(Beginning of Document segment)

United States District Court, M.D. Pennsylvania
Nov 20, 2009
CIVIL ACTION NO. 3:09-cv-1305 (M.D. Pa. Nov. 20, 2009)

Opinion

CIVIL ACTION NO. 3:09-cv-1305.

November 20, 2009


MEMORANDUM


Presently before the Court is Magistrate Judge Blewitt's Report and Recommendation ("R R") of July 22, 2009 (Doc. 3) and Plaintiff's Objections to the Magistrate Judge's R R (Doc. 4). Magistrate Judge Blewitt recommended that Plaintiff's case be dismissed. (Doc. 3.) This Court will adopt Magistrate Judge Blewitt's R R for the reasons discussed below.

BACKGROUND

Plaintiff Kerry A. Wright filed her pro se Complaint on July 8, 2009. (Doc. 1.) The opening paragraph of the Complaint, which does not contain numbered paragraphs, states that the action is based on "civil rights violations" under 42 U.S.C. §§ 1983, 1985, the Americans with Disabilities Act ("ADA"), the Pennsylvania Human Relations Act ("PHRA"), and the tort of intentional infliction of emotional distress ("IIED"). (Doc. 1.) The Complaint also contains four numbered counts, "Omitting and Concealing Evidence in [Plaintiff's prior civil action]" (Count I), "Fraud by way of Deception" (Count II), "Newly Discovered evidence to support Corruption on the United States Federal Courts by Hands of Council (sic)" (Count III), and "Contempt of Middle District of Pennsylvania Federal District Court and United States Third Circuit Court of Appeals Obstruction of Justice" (Count IV).

(End of Document segment)

__Action item a__: Turn the listing below into a JSON list of strings, one string per line, from the line containing "right knee: (1011, 923, 20)" through the end of the listing, inclusive, with blank lines and picture lines omitted.

(Beginning of The records)

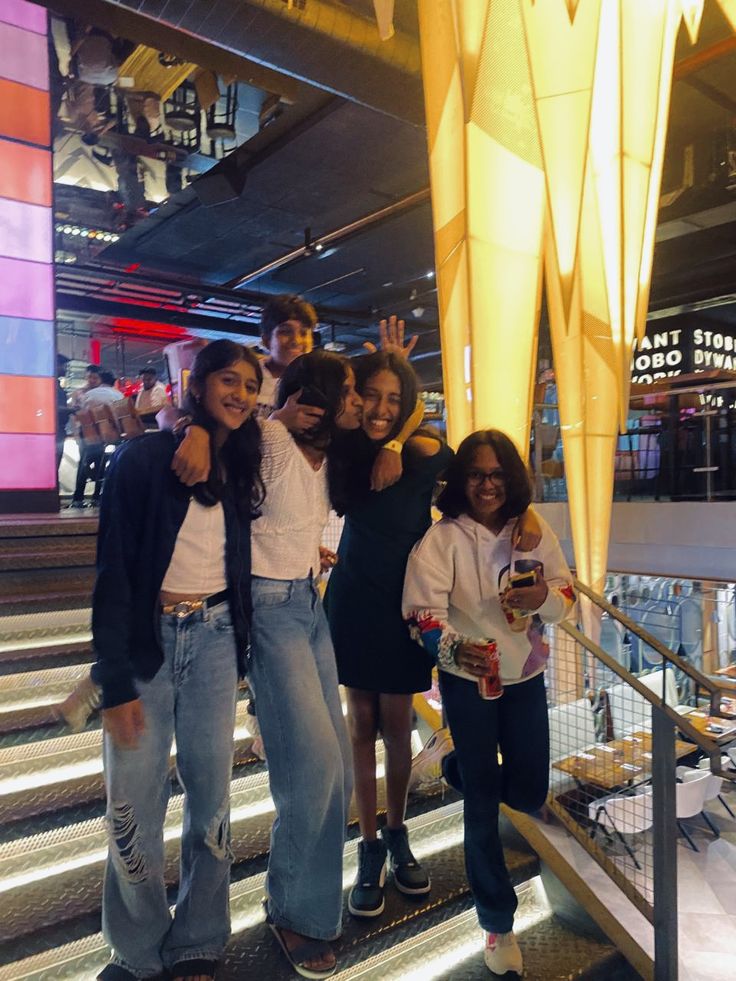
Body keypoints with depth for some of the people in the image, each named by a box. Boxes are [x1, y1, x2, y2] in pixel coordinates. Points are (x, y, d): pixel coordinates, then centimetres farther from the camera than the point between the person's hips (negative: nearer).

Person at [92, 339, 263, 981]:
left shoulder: (242, 467, 9)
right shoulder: (145, 457, -6)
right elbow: (114, 569, -9)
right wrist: (117, 680, -12)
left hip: (216, 640, 4)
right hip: (146, 641, -3)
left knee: (212, 794, 9)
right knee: (133, 802, 3)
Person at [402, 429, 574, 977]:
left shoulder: (535, 532, -3)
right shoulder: (442, 539, -14)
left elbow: (566, 593, 2)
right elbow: (422, 613, -18)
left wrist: (545, 596, -21)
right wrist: (454, 647, -37)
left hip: (526, 676, 4)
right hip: (468, 680, -4)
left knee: (529, 793, 12)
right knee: (483, 805, 5)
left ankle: (461, 768, 46)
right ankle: (499, 923, 26)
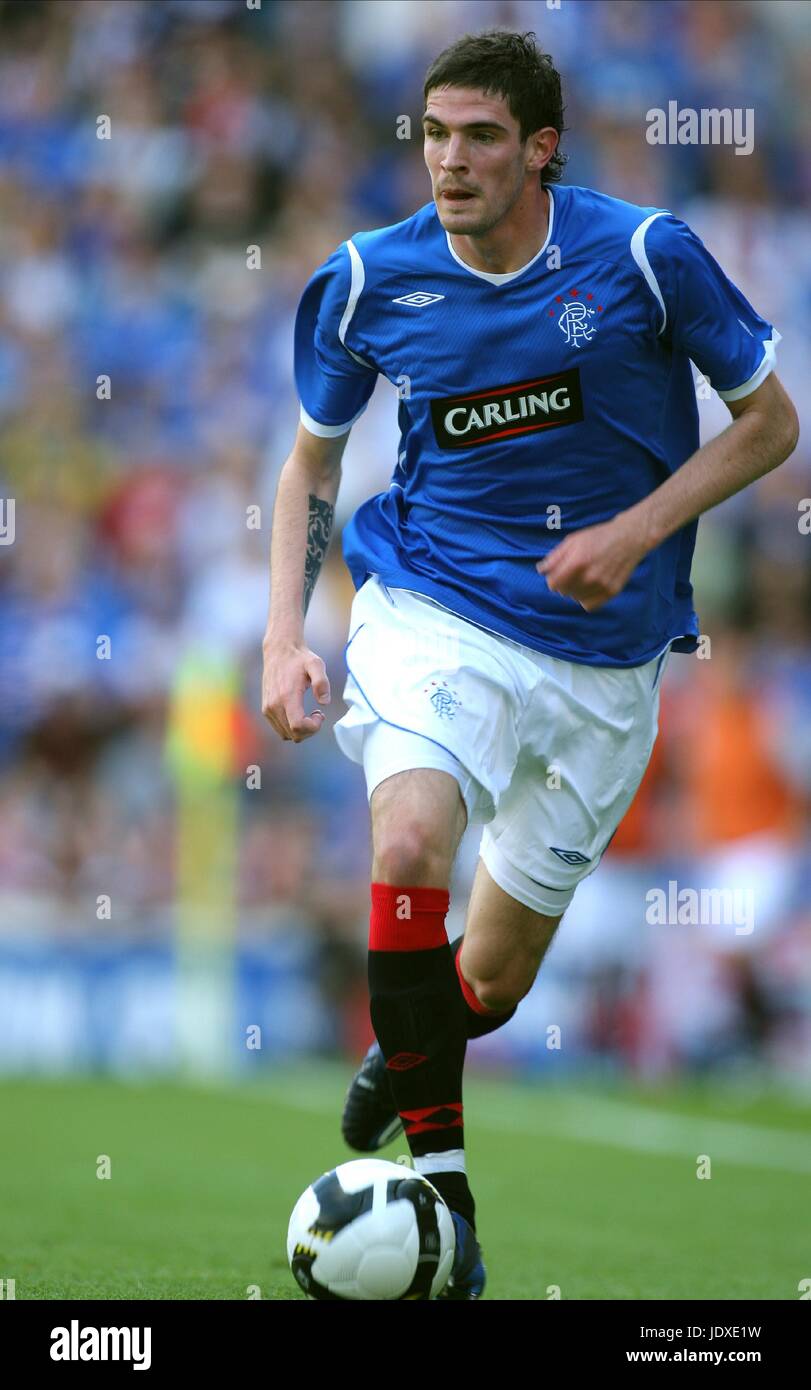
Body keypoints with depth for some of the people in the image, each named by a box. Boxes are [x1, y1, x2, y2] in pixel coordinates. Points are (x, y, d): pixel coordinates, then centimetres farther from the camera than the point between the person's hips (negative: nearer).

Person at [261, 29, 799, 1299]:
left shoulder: (644, 255, -10)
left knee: (493, 980, 8)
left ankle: (403, 1053, 44)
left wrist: (636, 533, -13)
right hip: (433, 610, -1)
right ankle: (437, 1164, -21)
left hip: (604, 651, 1)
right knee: (412, 842, -32)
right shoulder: (370, 281, -4)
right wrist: (284, 638, -2)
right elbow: (311, 463, 11)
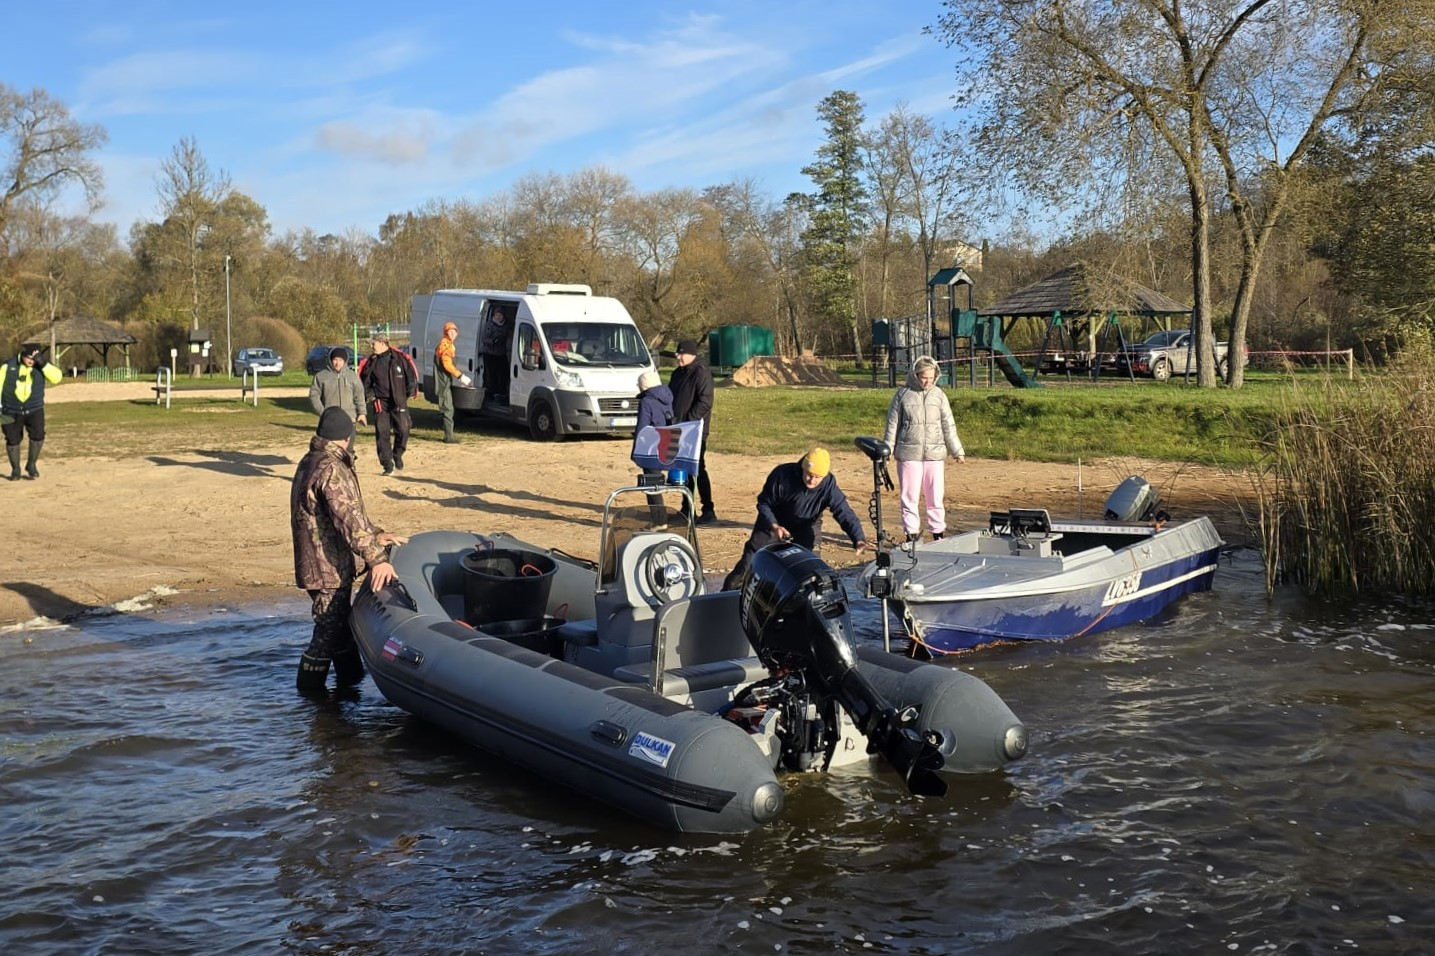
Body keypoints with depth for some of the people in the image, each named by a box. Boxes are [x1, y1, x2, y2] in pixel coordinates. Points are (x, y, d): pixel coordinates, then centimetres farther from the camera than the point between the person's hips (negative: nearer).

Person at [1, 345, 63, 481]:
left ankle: (31, 465, 3)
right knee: (12, 439, 3)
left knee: (38, 435, -17)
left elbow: (57, 377, -18)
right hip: (11, 411, 0)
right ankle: (15, 469, 22)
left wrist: (43, 363, -26)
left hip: (34, 409, 0)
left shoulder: (41, 366, -2)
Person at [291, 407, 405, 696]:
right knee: (330, 629, 2)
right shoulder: (331, 470, -23)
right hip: (328, 568, -11)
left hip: (322, 563, 11)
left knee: (340, 621, 22)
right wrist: (376, 558, -34)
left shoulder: (310, 463, 11)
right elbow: (350, 519, -31)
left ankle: (350, 676, 35)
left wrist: (375, 535, 14)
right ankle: (309, 688, 13)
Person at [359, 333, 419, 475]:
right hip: (380, 403, 2)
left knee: (403, 431, -6)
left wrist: (410, 391, -2)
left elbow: (411, 375, 5)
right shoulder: (371, 363, 6)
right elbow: (365, 381, 15)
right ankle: (387, 465, 3)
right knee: (382, 434, -4)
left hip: (399, 401, -2)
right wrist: (369, 395, 1)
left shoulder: (400, 359, -1)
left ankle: (397, 455, 22)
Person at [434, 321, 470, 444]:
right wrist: (460, 376, -21)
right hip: (443, 381, -10)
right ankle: (449, 437, -9)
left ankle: (448, 435, 19)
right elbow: (447, 364, -22)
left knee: (447, 408, 13)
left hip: (447, 381, 10)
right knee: (448, 408, -10)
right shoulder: (444, 344, -14)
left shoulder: (449, 345, 18)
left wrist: (460, 378, 19)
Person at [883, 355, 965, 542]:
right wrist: (886, 451, 4)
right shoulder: (903, 394, 1)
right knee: (909, 495, 2)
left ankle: (938, 532, 14)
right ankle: (911, 533, 10)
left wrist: (957, 451, 9)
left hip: (935, 454, 1)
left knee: (936, 495, 4)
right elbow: (892, 425, 5)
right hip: (909, 454, -1)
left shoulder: (939, 395, 6)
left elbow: (948, 426, 10)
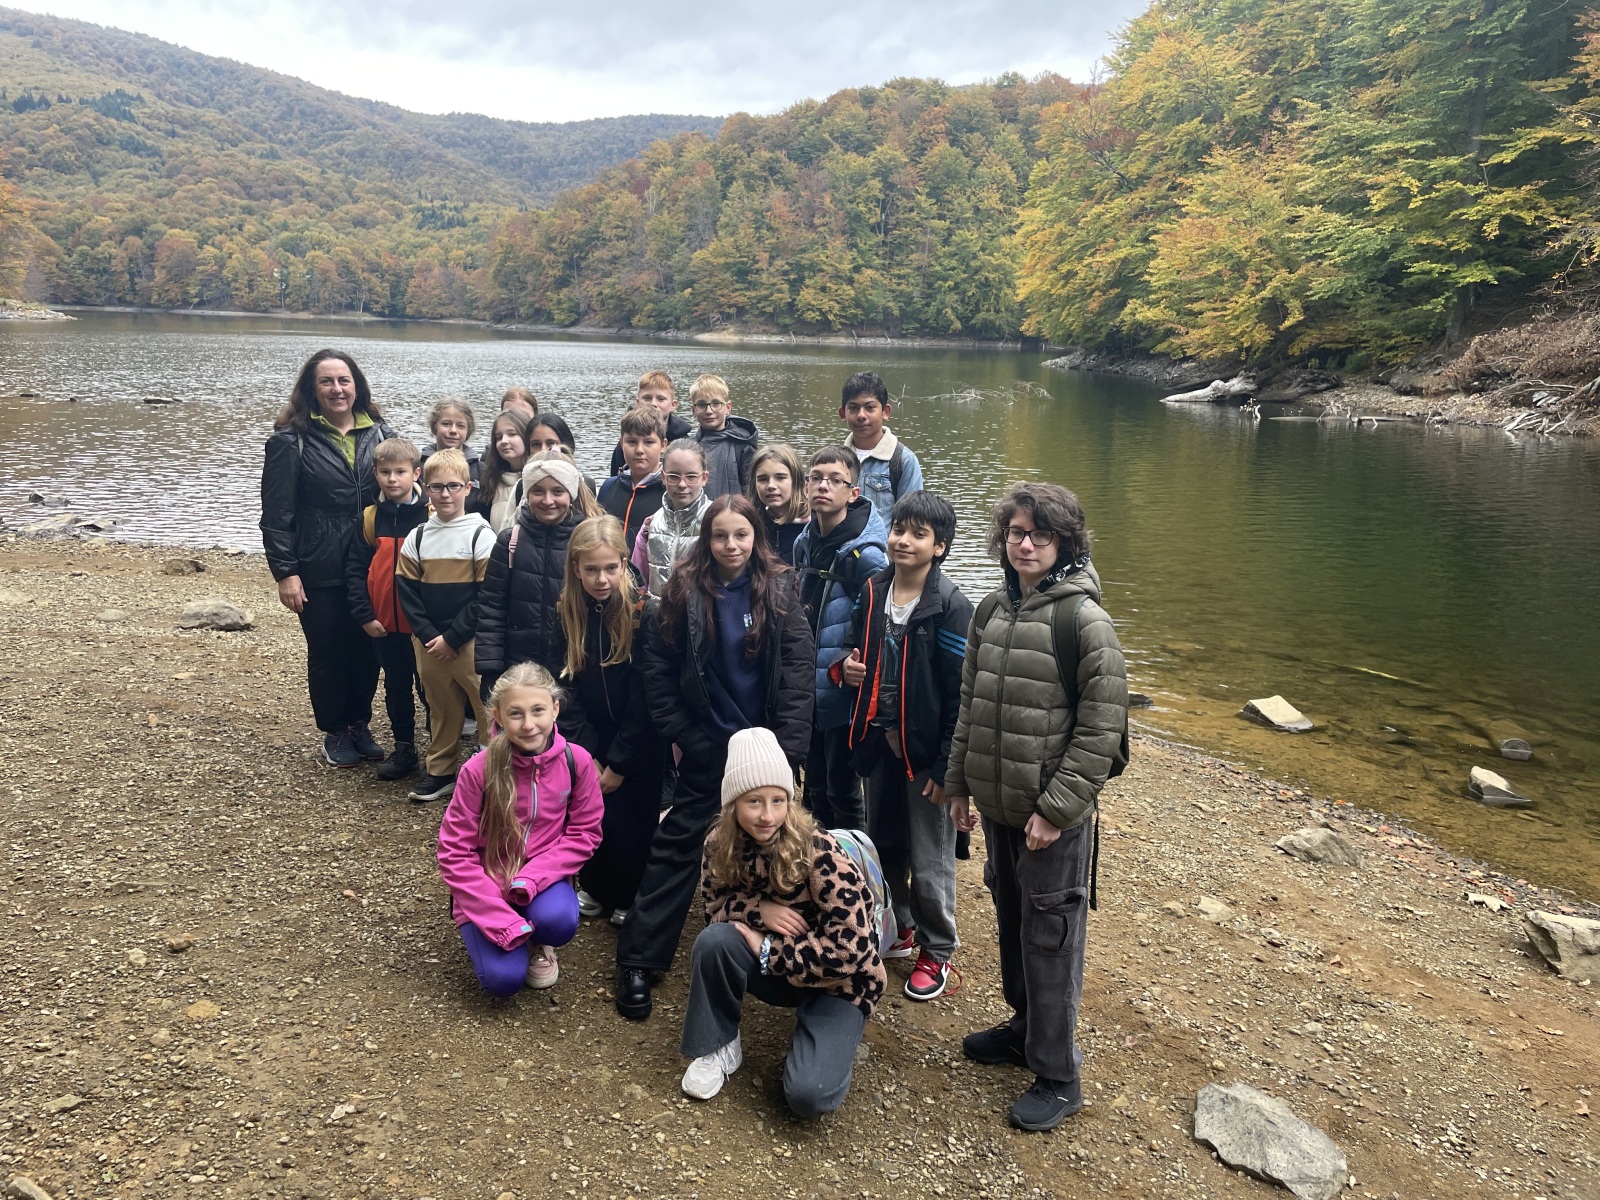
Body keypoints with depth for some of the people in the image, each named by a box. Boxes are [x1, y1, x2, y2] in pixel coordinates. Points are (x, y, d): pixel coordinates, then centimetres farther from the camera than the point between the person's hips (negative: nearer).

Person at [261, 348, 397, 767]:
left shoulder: (380, 434, 5)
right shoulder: (292, 440, -5)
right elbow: (277, 513, -6)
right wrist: (285, 572, -11)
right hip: (319, 572, -3)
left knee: (367, 650, 11)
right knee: (327, 652, 8)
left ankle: (360, 724, 30)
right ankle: (334, 732, 25)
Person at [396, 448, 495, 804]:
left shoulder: (480, 534, -6)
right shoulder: (417, 537, 7)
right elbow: (408, 591, 5)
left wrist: (452, 637, -12)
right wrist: (428, 635, -7)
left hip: (471, 641, -4)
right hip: (428, 642, 4)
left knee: (486, 706, -4)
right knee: (441, 708, 14)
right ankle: (439, 771, 25)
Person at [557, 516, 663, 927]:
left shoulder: (642, 612, -18)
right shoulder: (566, 612, -7)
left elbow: (644, 693, -17)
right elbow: (565, 686, -5)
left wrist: (619, 761, -15)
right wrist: (588, 753, -12)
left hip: (637, 743, -3)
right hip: (588, 740, 3)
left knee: (631, 823, 4)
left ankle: (629, 897, 29)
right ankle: (594, 888, 35)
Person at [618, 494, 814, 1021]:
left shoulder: (778, 594, -5)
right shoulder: (683, 593, -5)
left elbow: (797, 676, -8)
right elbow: (659, 670, -2)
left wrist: (786, 750, -13)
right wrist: (679, 735, -5)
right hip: (706, 747, -1)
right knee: (677, 845, 1)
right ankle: (637, 958, 8)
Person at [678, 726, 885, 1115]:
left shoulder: (819, 853, -28)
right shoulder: (721, 846, -12)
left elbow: (851, 949, -29)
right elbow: (715, 908, -2)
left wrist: (765, 950, -25)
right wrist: (757, 909, -23)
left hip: (840, 980, -4)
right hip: (776, 971, 4)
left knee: (809, 1094, -25)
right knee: (714, 940, -27)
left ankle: (834, 1041, 9)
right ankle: (719, 1047, -3)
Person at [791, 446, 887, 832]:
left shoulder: (864, 553, -17)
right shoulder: (803, 542, 5)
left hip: (844, 696, -7)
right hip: (808, 695, 7)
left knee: (842, 793, 6)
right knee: (815, 790, 20)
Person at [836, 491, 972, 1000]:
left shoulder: (950, 607, -16)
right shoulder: (873, 591, 2)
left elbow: (960, 693, -16)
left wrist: (946, 766, -17)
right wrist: (847, 664, -7)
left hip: (924, 750, -6)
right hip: (879, 742, 6)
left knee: (929, 861, 6)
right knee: (883, 844, 19)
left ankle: (937, 951, 26)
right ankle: (899, 929, 40)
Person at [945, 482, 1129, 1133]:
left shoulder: (1084, 621, -15)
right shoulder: (990, 611, 5)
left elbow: (1101, 730, -16)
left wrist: (1057, 808, -17)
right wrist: (960, 783, 12)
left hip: (1055, 814, -6)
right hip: (998, 805, 6)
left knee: (1049, 939, 3)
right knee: (1011, 923, 20)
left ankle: (1058, 1077, 18)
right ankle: (1025, 1029, 41)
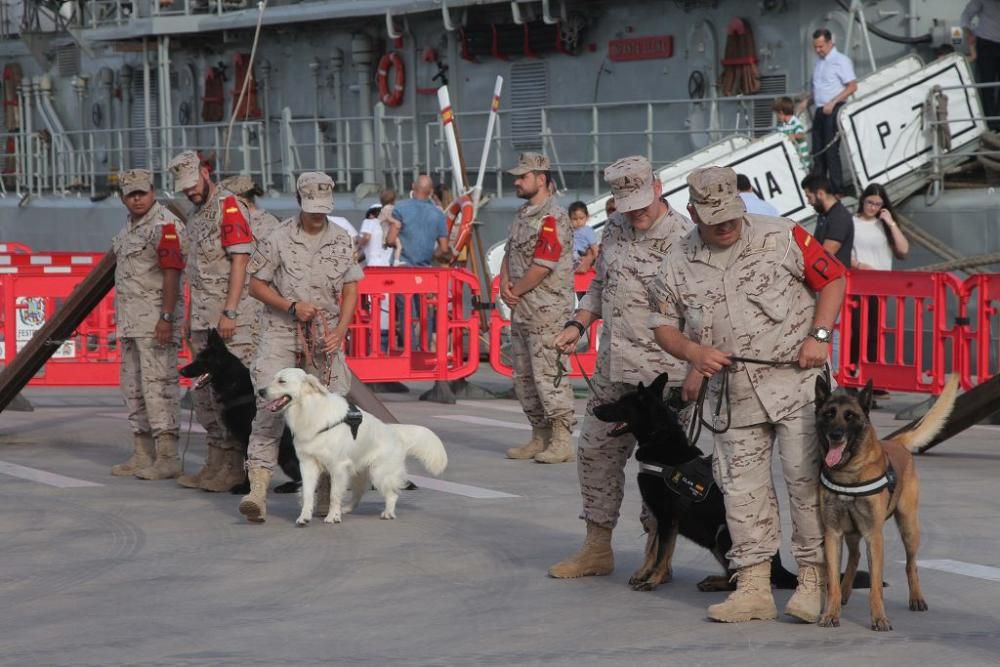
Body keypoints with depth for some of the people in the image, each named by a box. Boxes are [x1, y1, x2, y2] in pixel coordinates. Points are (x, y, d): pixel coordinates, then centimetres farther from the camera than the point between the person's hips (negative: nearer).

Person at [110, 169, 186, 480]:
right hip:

(End of The records)

__Action item b__: Return the passage of the court memorandum between "CIVIL ACTION NO. 3:09-cv-1305." and "reasons discussed below.", inclusive, copied word for word.

__Task response a__:
[
  "right knee: (1011, 923, 20)",
  "left ankle: (1058, 1077, 18)",
  "right ankle: (1025, 1029, 41)",
  "Body keypoints with depth for some of the people in the image, each named by a box. Boxes are [x1, y1, x2, y2] in pixel coordinates. Points are (x, y, d): pixel coordinates, then centimetres farther from the camera than the point between the person's hips (negative: nearer).",
  "Person at [110, 169, 186, 480]:",
  "right hip:"
]

__Task response b__:
CIVIL ACTION NO. 3:09-cv-1305.

November 20, 2009


MEMORANDUM


Presently before the Court is Magistrate Judge Blewitt's Report and Recommendation ("R R") of July 22, 2009 (Doc. 3) and Plaintiff's Objections to the Magistrate Judge's R R (Doc. 4). Magistrate Judge Blewitt recommended that Plaintiff's case be dismissed. (Doc. 3.) This Court will adopt Magistrate Judge Blewitt's R R for the reasons discussed below.